When the strong man takes into account the weakness of those he loves, dealing with them gently, his is a tender love. When the mother covers the ears of her nursing infant, sheltering him from the cracks and booms of the Fourth of July fireworks show, she shows a tender love. When the teenager holds the hand of his younger sister as they cross the busy street, his love is tender. When the husband comforts his wife at the grave of their infant son, his love is tender.

Tenderness is taking into account another’s limitations and weaknesses, speaking and acting in such a way as to protect her from dangers and harm. Synonyms for tenderness include sympathy, kindness, gentleness, compassion, warm-heartedness, and fatherliness.

In this spirit, the Christian husband is commanded to love his wife with tenderness:

You husbands in the same way, live with your wives in an understanding way, as with someone weaker, since she is a woman; and show her honor as a fellow heir of the grace of life, so that your prayers will not be hindered. (1 Peter 3:7)

Concerning our children, fathers are commanded, “Fathers, do not provoke your children to anger” (Ephesians 6:4) and “do not exasperate your children, so that they will not lose heart” (Colossians 3:21). You see the theme?

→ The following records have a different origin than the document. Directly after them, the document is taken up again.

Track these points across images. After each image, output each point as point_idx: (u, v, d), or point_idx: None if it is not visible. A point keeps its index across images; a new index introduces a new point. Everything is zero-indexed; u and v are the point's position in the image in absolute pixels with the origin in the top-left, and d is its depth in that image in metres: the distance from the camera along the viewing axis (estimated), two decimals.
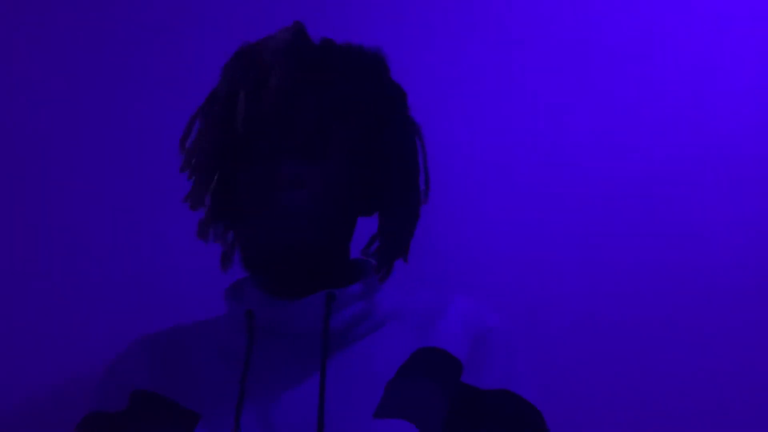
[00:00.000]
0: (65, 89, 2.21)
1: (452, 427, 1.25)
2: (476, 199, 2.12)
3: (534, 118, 2.17)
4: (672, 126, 2.15)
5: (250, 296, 1.36)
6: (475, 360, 1.32)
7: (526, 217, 2.10)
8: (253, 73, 1.29)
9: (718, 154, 2.12)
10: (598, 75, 2.18)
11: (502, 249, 2.08)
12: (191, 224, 1.45)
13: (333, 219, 1.29)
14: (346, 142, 1.31)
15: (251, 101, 1.28)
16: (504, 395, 1.30)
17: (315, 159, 1.29)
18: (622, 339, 2.03)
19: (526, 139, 2.15)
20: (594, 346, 2.02)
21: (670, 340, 2.03)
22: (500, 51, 2.20)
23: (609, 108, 2.16)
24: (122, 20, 2.25)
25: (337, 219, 1.30)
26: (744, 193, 2.09)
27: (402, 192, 1.36)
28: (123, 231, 2.13)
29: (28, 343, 2.06)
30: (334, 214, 1.29)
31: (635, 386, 2.01)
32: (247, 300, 1.36)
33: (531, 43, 2.20)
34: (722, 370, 2.00)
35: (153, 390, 1.32)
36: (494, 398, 1.29)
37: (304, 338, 1.29)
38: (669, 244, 2.08)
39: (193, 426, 1.25)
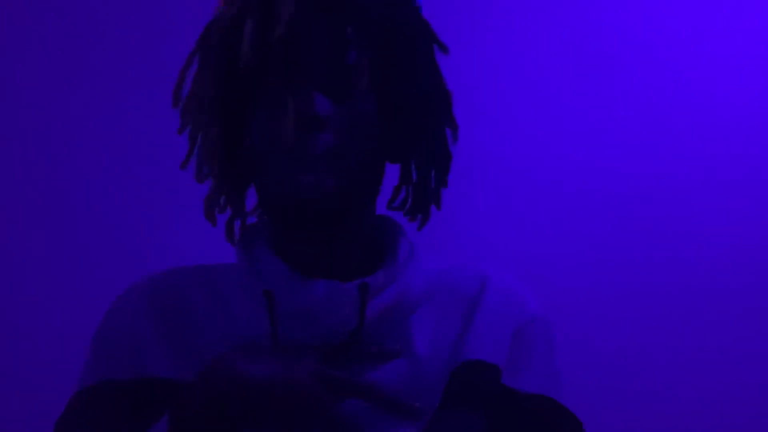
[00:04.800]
0: (65, 89, 2.21)
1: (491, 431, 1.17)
2: (476, 199, 2.11)
3: (537, 119, 2.17)
4: (676, 129, 2.15)
5: (268, 270, 1.18)
6: (515, 358, 1.20)
7: (527, 216, 2.10)
8: None
9: (722, 156, 2.12)
10: (602, 77, 2.18)
11: (503, 248, 2.07)
12: (192, 220, 1.41)
13: (362, 163, 1.14)
14: (371, 75, 1.15)
15: (259, 29, 1.11)
16: (545, 402, 1.20)
17: (337, 96, 1.13)
18: (624, 338, 2.02)
19: (527, 140, 2.15)
20: (595, 344, 2.02)
21: (672, 340, 2.02)
22: (506, 52, 2.20)
23: (612, 110, 2.16)
24: (121, 21, 2.26)
25: (365, 163, 1.15)
26: (746, 194, 2.09)
27: (435, 131, 1.22)
28: (124, 230, 2.13)
29: (28, 342, 2.04)
30: (362, 158, 1.14)
31: (636, 385, 2.00)
32: (265, 274, 1.18)
33: (536, 43, 2.21)
34: (724, 370, 2.00)
35: (170, 376, 1.15)
36: (535, 405, 1.19)
37: (333, 328, 1.15)
38: (672, 243, 2.07)
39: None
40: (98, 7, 2.25)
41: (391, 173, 2.15)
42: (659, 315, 2.05)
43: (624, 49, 2.19)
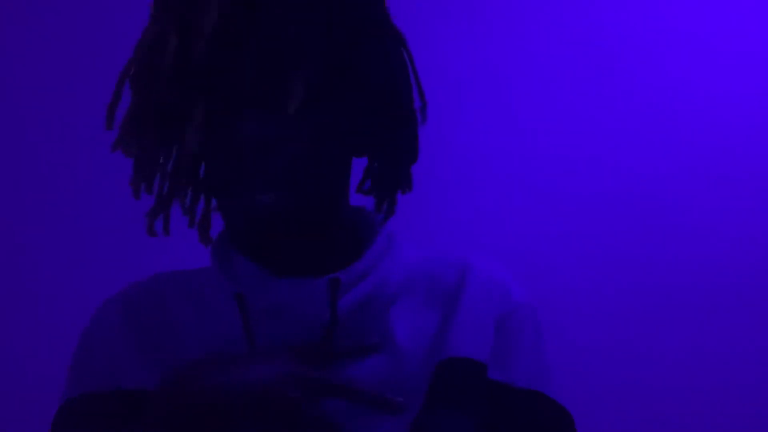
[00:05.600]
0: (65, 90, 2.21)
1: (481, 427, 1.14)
2: (477, 198, 2.12)
3: (533, 117, 2.17)
4: (675, 128, 2.14)
5: (239, 271, 1.16)
6: (500, 350, 1.17)
7: (528, 215, 2.10)
8: (184, 11, 1.05)
9: (721, 155, 2.12)
10: (601, 77, 2.18)
11: (504, 248, 2.08)
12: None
13: (319, 173, 1.08)
14: (315, 81, 1.06)
15: (183, 47, 1.04)
16: (534, 396, 1.16)
17: (281, 111, 1.05)
18: (622, 337, 2.02)
19: (523, 138, 2.15)
20: (592, 344, 2.01)
21: (671, 339, 2.02)
22: (507, 52, 2.20)
23: (609, 108, 2.16)
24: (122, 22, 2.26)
25: (324, 172, 1.09)
26: (745, 193, 2.08)
27: (396, 118, 1.15)
28: (123, 231, 2.13)
29: (29, 342, 2.06)
30: (319, 168, 1.08)
31: (630, 383, 2.00)
32: (237, 276, 1.17)
33: (534, 40, 2.20)
34: (722, 369, 1.99)
35: (144, 388, 1.14)
36: (523, 400, 1.16)
37: (305, 326, 1.12)
38: (671, 243, 2.07)
39: None
40: (97, 8, 2.26)
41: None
42: (654, 313, 2.05)
43: (623, 48, 2.19)
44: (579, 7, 2.22)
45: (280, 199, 1.05)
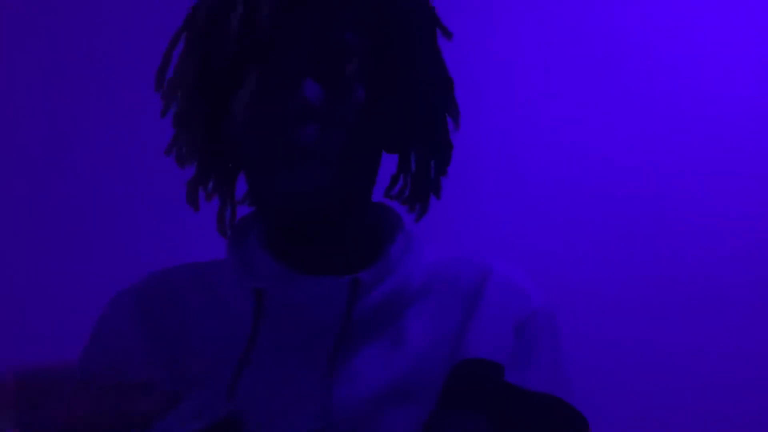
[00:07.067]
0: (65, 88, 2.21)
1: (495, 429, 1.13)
2: (480, 193, 2.12)
3: (539, 117, 2.17)
4: (675, 126, 2.15)
5: (259, 266, 1.15)
6: (518, 353, 1.16)
7: (532, 211, 2.10)
8: None
9: (719, 153, 2.13)
10: (605, 73, 2.18)
11: (505, 243, 2.08)
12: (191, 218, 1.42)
13: (357, 155, 1.07)
14: (362, 59, 1.07)
15: (246, 12, 1.05)
16: (550, 401, 1.16)
17: (329, 82, 1.06)
18: (627, 334, 2.02)
19: (531, 138, 2.15)
20: (598, 340, 2.02)
21: (675, 336, 2.03)
22: (512, 46, 2.20)
23: (616, 104, 2.17)
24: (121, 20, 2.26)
25: (360, 155, 1.08)
26: (746, 192, 2.09)
27: (435, 119, 1.15)
28: (124, 228, 2.13)
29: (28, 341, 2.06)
30: (357, 150, 1.07)
31: (639, 381, 2.00)
32: (256, 270, 1.15)
33: (542, 37, 2.21)
34: (723, 371, 2.00)
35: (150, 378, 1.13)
36: (539, 404, 1.15)
37: (322, 324, 1.12)
38: (673, 241, 2.08)
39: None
40: (95, 5, 2.26)
41: (389, 160, 2.15)
42: (661, 311, 2.05)
43: (629, 45, 2.19)
44: (589, 5, 2.23)
45: (320, 175, 1.04)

Fathers are to love their wives and children with tenderness. We are to take into account the weakness of our wives since they are the “weaker vessel” and tend toward “fear” (1 Peter 3:6–7). We are to take into account the weakness of our children since they tend toward anger and losing heart in their relationships with their fathers.

A tender husband does not make fun of his wife’s weaknesses or fears. He doesn’t dwell on failures that are the result of her weakness, as if each of those failures is the result of a lack of submission or respect for her husband. He doesn’t ask her to lift the other side of the refrigerator with him or crawl under the lawn mower with him. He doesn’t ask her to be the one to call and hassle with the cable company over the increase in the bill. He doesn’t ask her to picket the abortuary so he doesn’t have to leave work. He doesn’t ask her to write the letter to the pastor asking him to shore up the Biblical integrity of the sermon. He doesn’t spend all the family’s money and demand she work to keep them solvent. He doesn’t leave her alone among pagans at the dinner table of the family reunion while he goes to the bedroom and reads a book. He doesn’t tell her if she doesn’t like their twenty-year-old son playing video games all day, she can tell him that herself. He doesn’t demand sexual intimacy during that time of the month or late in pregnancy.

A tender father does not make fun of his child’s ignorance. He doesn’t berate his son for not knowing which way to turn the screwdriver. He doesn’t demand that his son not cry when he gets hurt badly. He knows the difference between his son disobeying because he’s immature and weak and lacks understanding, and his son disobeying because he’s rebellious. He helps his son with his homework. He prays for his son when he finds this or that class to be difficult to pass. He plays tennis with his son even though he spends three-quarters of the time chasing the ball outside the fence around the tennis courts. He doesn’t hassle his daughter about being too heavy or too skinny. He doesn’t demonstrate fear or alarm when his daughter has no suitors. He doesn’t tell his daughter she’s only good for marriage and child rearing, and so he’s not going to spend money on her education. He doesn’t allow his daughter to wear anything she likes, nor does he leave the issue with his wife, depending upon her to know and enforce the boundaries of feminine modesty.

A tender father lives with his wife and sons and daughters in an understanding way. He tells his wife that if he had ten thousand lives to live, he’d spend every one of them with her. And he means it.

His greatest compliment to his son is not that he’s “a chip off the old block,” but rather that he’s faithful, courageous, and a hard worker. His greatest compliment to his daughter is not that she’s tougher and brighter than any boy, but rather that she’s beautiful in appearance and heart, she’s cultivated a gentle and quiet spirit that God will not despise; that she has wisdom beyond her years; and that she will make the perfect wife and mother.

And even though he has five daughters and says this to each of them, he is always telling the truth.